### Problem details
Will you write out the whole passage below about the jealous merchant and his wife, word for word?

### Passage

The merchant’s excessive jealousy doesn’t just overpower his intelligence and common sense, but it also generates other unrestrained behavior, like the excessive rage he feels when his attempts to catch his wife in the act fail. This tale reverses the stereotypically gendered expectations of men and women: it is the husband who is overpowered by his excessive emotions and the wife who remains rational, calm, and collected. While her words are no longer true in spirit—she has indeed found a way to be with her lover—she scrupulously avoids saying anything that isn’t true, and her commitment to the truth puts her husband in his place.
Themes
Men and Women Theme Icon
Moderation and Excess Theme Icon
The Jealous Merchant begins to understand that his jealousy made him act ridiculously, and he starts to look at the Jealous Merchant’s Wife as the model of virtue and intelligence, coming to trust her implicitly. So, although she continued to be discreet, she now had a much easier time of it, letting Filippo in, as it were, through the front door.

Stored records:
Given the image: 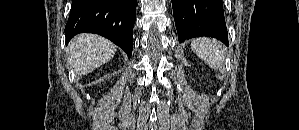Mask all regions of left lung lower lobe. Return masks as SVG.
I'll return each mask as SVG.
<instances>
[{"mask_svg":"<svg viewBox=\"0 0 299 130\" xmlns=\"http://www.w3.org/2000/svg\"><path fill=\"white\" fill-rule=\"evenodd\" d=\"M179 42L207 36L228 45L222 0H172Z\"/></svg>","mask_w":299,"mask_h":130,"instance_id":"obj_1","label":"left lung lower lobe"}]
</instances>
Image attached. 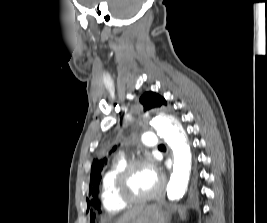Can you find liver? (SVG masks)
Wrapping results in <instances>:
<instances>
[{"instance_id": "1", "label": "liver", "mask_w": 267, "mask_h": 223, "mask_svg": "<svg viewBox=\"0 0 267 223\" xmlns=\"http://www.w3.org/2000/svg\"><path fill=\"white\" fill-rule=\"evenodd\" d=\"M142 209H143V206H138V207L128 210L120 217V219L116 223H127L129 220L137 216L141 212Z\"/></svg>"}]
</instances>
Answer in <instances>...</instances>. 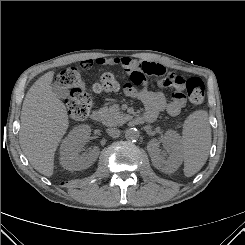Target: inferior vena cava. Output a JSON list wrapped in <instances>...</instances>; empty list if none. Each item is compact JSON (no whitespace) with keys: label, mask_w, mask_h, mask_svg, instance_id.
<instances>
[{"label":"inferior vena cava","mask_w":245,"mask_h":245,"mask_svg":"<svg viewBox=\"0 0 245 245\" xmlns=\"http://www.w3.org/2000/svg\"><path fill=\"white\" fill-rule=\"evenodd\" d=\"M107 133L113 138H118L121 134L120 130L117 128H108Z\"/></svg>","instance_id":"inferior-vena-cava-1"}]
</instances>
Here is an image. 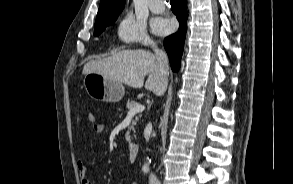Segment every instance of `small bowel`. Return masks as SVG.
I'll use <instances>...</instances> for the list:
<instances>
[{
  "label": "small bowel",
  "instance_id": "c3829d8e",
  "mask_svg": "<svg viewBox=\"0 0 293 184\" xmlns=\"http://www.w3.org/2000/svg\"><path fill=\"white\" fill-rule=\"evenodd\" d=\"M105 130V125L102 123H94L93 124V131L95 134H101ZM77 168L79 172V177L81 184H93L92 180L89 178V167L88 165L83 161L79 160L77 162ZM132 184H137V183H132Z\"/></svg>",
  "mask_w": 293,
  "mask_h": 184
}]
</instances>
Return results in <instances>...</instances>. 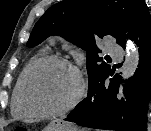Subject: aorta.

### Task solution
The merchant’s excessive jealousy doesn’t just overpower his intelligence and common sense, but it also generates other unrestrained behavior, like the excessive rage he feels when his attempts to catch his wife in the act fail. This tale reverses the stereotypically gendered expectations of men and women: it is the husband who is overpowered by his excessive emotions and the wife who remains rational, calm, and collected. While her words are no longer true in spirit—she has indeed found a way to be with her lover—she scrupulously avoids saying anything that isn’t true, and her commitment to the truth puts her husband in his place.
Themes
Men and Women Theme Icon
Moderation and Excess Theme Icon
The Jealous Merchant begins to understand that his jealousy made him act ridiculously, and he starts to look at the Jealous Merchant’s Wife as the model of virtue and intelligence, coming to trust her implicitly. So, although she continued to be discreet, she now had a much easier time of it, letting Filippo in, as it were, through the front door.